§ **Task directions**
Please restate the data word for word, leaving out no line.
++++ Material for this exercise
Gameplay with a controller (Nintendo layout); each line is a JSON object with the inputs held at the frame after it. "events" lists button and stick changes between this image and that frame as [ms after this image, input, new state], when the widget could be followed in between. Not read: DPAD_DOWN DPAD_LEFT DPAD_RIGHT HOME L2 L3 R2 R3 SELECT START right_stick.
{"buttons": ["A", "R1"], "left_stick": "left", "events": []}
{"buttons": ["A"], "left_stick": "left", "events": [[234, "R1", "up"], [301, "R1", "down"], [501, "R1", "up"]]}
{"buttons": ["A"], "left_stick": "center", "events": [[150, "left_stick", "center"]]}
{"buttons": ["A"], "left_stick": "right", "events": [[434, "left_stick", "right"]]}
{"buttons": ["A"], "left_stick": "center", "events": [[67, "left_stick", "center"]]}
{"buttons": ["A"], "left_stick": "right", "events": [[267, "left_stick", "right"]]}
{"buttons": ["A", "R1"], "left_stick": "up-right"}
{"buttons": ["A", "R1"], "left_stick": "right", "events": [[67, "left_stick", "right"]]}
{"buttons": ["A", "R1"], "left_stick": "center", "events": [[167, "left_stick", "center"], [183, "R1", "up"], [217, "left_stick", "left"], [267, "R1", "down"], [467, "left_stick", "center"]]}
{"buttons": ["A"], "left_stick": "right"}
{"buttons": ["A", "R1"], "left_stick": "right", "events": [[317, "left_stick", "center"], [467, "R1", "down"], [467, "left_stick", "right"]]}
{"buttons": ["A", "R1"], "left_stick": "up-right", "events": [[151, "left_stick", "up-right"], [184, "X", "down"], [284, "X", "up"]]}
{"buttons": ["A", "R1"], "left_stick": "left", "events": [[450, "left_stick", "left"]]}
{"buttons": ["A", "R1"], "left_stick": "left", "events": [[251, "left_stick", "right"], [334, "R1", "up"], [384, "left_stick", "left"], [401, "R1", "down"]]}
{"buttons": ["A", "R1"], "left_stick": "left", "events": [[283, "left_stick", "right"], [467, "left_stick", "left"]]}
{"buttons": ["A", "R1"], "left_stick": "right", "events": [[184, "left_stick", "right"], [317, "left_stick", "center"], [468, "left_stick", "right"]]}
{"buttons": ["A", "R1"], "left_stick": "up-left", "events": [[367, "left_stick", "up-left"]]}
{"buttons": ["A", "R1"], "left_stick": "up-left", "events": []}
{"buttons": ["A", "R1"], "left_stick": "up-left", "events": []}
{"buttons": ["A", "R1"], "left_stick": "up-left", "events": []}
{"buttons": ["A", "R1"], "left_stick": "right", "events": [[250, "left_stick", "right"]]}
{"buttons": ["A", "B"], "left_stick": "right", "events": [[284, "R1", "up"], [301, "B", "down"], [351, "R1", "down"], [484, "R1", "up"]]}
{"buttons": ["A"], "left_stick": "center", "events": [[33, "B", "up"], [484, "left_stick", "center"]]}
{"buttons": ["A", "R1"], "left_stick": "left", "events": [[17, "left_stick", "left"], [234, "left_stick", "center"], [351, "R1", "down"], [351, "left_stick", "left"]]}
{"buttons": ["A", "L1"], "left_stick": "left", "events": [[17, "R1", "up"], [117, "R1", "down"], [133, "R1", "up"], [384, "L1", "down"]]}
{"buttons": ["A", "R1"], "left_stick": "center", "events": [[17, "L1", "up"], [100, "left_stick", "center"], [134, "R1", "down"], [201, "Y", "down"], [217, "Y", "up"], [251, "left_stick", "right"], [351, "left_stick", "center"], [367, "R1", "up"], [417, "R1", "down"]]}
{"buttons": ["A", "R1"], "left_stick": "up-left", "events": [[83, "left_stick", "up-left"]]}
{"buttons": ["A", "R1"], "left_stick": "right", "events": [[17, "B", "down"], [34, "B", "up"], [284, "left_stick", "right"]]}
++++++++
§ **Response to this task**
Gameplay with a controller (Nintendo layout); each line is a JSON object with the inputs held at the frame after it. "events" lists button and stick changes between this image and that frame as [ms after this image, input, new state], when the widget could be followed in between. Not read: DPAD_DOWN DPAD_LEFT DPAD_RIGHT HOME L2 L3 R2 R3 SELECT START right_stick.
{"buttons": ["A", "R1"], "left_stick": "left", "events": []}
{"buttons": ["A"], "left_stick": "left", "events": [[234, "R1", "up"], [301, "R1", "down"], [501, "R1", "up"]]}
{"buttons": ["A"], "left_stick": "center", "events": [[150, "left_stick", "center"]]}
{"buttons": ["A"], "left_stick": "right", "events": [[434, "left_stick", "right"]]}
{"buttons": ["A"], "left_stick": "center", "events": [[67, "left_stick", "center"]]}
{"buttons": ["A"], "left_stick": "right", "events": [[267, "left_stick", "right"]]}
{"buttons": ["A", "R1"], "left_stick": "up-right"}
{"buttons": ["A", "R1"], "left_stick": "right", "events": [[67, "left_stick", "right"]]}
{"buttons": ["A", "R1"], "left_stick": "center", "events": [[167, "left_stick", "center"], [183, "R1", "up"], [217, "left_stick", "left"], [267, "R1", "down"], [467, "left_stick", "center"]]}
{"buttons": ["A"], "left_stick": "right"}
{"buttons": ["A", "R1"], "left_stick": "right", "events": [[317, "left_stick", "center"], [467, "R1", "down"], [467, "left_stick", "right"]]}
{"buttons": ["A", "R1"], "left_stick": "up-right", "events": [[151, "left_stick", "up-right"], [184, "X", "down"], [284, "X", "up"]]}
{"buttons": ["A", "R1"], "left_stick": "left", "events": [[450, "left_stick", "left"]]}
{"buttons": ["A", "R1"], "left_stick": "left", "events": [[251, "left_stick", "right"], [334, "R1", "up"], [384, "left_stick", "left"], [401, "R1", "down"]]}
{"buttons": ["A", "R1"], "left_stick": "left", "events": [[283, "left_stick", "right"], [467, "left_stick", "left"]]}
{"buttons": ["A", "R1"], "left_stick": "right", "events": [[184, "left_stick", "right"], [317, "left_stick", "center"], [468, "left_stick", "right"]]}
{"buttons": ["A", "R1"], "left_stick": "up-left", "events": [[367, "left_stick", "up-left"]]}
{"buttons": ["A", "R1"], "left_stick": "up-left", "events": []}
{"buttons": ["A", "R1"], "left_stick": "up-left", "events": []}
{"buttons": ["A", "R1"], "left_stick": "up-left", "events": []}
{"buttons": ["A", "R1"], "left_stick": "right", "events": [[250, "left_stick", "right"]]}
{"buttons": ["A", "B"], "left_stick": "right", "events": [[284, "R1", "up"], [301, "B", "down"], [351, "R1", "down"], [484, "R1", "up"]]}
{"buttons": ["A"], "left_stick": "center", "events": [[33, "B", "up"], [484, "left_stick", "center"]]}
{"buttons": ["A", "R1"], "left_stick": "left", "events": [[17, "left_stick", "left"], [234, "left_stick", "center"], [351, "R1", "down"], [351, "left_stick", "left"]]}
{"buttons": ["A", "L1"], "left_stick": "left", "events": [[17, "R1", "up"], [117, "R1", "down"], [133, "R1", "up"], [384, "L1", "down"]]}
{"buttons": ["A", "R1"], "left_stick": "center", "events": [[17, "L1", "up"], [100, "left_stick", "center"], [134, "R1", "down"], [201, "Y", "down"], [217, "Y", "up"], [251, "left_stick", "right"], [351, "left_stick", "center"], [367, "R1", "up"], [417, "R1", "down"]]}
{"buttons": ["A", "R1"], "left_stick": "up-left", "events": [[83, "left_stick", "up-left"]]}
{"buttons": ["A", "R1"], "left_stick": "right", "events": [[17, "B", "down"], [34, "B", "up"], [284, "left_stick", "right"]]}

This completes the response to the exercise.